Yesterday I posted a picture of Maytag's first engine that came out in about 1914. Shown below is a scale model of the last washing machine engine design that they started producing in 1935. Within about 15 years after that, electricity had reached to most of the rural America, and so the need for gas engines vanished. 
It is a twin cylinder, two cycle, and throttle governed. Both cylinders fire at the same time. They were very smooth running engines. It has some unique features. The fuel charge enters the crankcase through a hollow crankshaft which also acts as a rotary valve to keep the charge from escaping. The throttle is a spring loaded weight or plug in one crank disc that obstructs the hole in the crank shaft to limit the fuel charge to control the speed.

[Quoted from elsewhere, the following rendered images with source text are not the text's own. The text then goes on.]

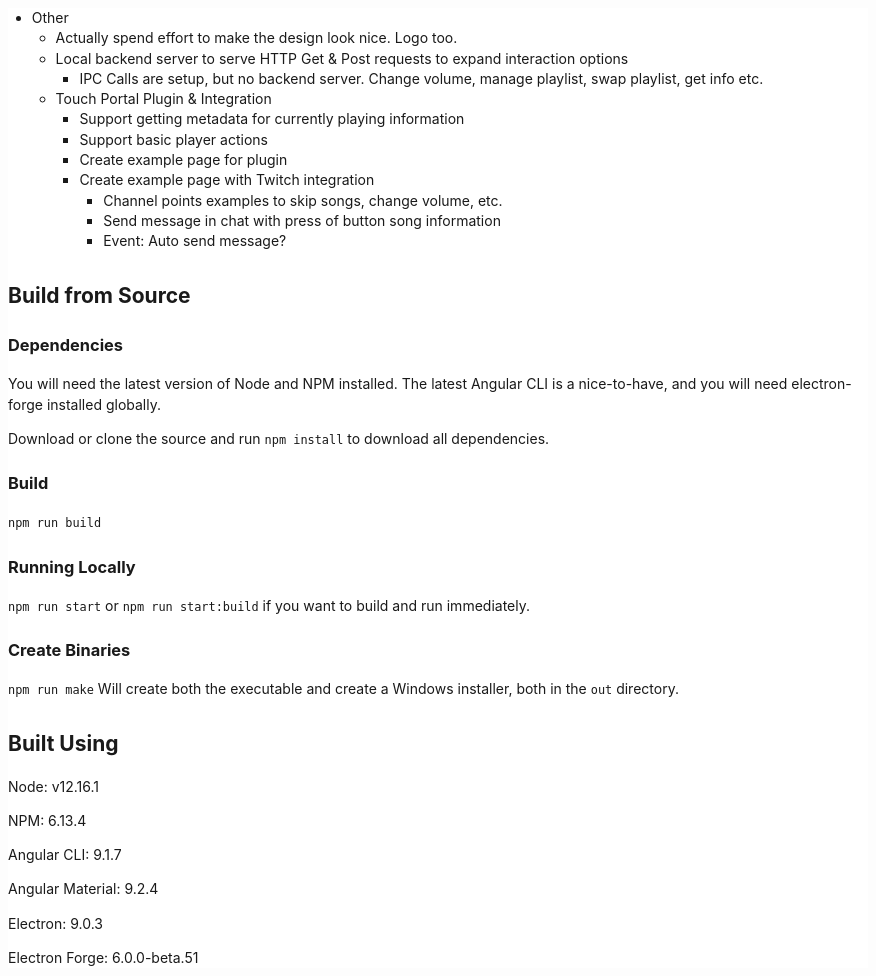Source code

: - Other
	- Actually spend effort to make the design look nice. Logo too.
	- Local backend server to serve HTTP Get & Post requests to expand interaction options
		- IPC Calls are setup, but no backend server. Change volume, manage playlist, swap playlist, get info etc.
	- Touch Portal Plugin & Integration
		- Support getting metadata for currently playing information
		- Support basic player actions
		- Create example page for plugin
		- Create example page with Twitch integration
			- Channel points examples to skip songs, change volume, etc.
			- Send message in chat with press of button song information
			- Event: Auto send message?

## Build from Source
### Dependencies 
You will need the latest version of Node and NPM installed. The latest Angular CLI is a nice-to-have, and you will need electron-forge installed globally.

Download or clone the source and run `npm install` to download all dependencies.
### Build
`npm run build`
### Running Locally
`npm run start`
or
`npm run start:build` if you want to build and run immediately.
### Create Binaries
`npm run make` Will create both the executable and create a Windows installer, both in the `out` directory.

## Built Using

Node: v12.16.1

NPM: 6.13.4

Angular CLI: 9.1.7

Angular Material: 9.2.4

Electron: 9.0.3

Electron Forge: 6.0.0-beta.51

Building of this model was similar to the 1914 model. A good friend Doctor Whiting of Heber City was collector of antique things and sort of specialized in Maytag engines. He loaned me one of his engines to measure for the model. And of course as I was pouring castings, a set was poured for him as well.
There were numerous other Maytag engine models produced between the first and last, but I have not yet modeled any of them. I do however have a little car that was built for the kids that is powered by a model #92 Maytag. Perhaps one day I'll post a picture of it.
    Birk ;D


----------



## 1Kenny (Jan 23, 2008)

Another fine looking engine, Birk.

There is a guy around here that has a small shop and has restored a couple of washer engines. One he has is an apposed two cylinder that is made by Briggs and looks very close to yours. Do you know if the Maytag and the Briggs were the same?

Kenny


----------



## Oldmechthings (Jan 23, 2008)

I'm almost sure Maytag and Briggs were not connected. I'm not familiar with an opposed Briggs, but it sounds interesting. 
Incidentally, I grew up out on a farm and our family washing machine had a little 5/8hp Briggs for power. It had a rough time getting started in zero weather when the grease in the washer was so cold. About the time I was in Jr High we got electricity, so dad put an electric motor on the washer. I got the Briggs. What a wonderful thing for a boy. I did lots of things with that engine, one of which was fitting it on my bicycle. I had to figure the whole thing out by myself because dad was too busy farming to be any help. Good training!
 Birk


----------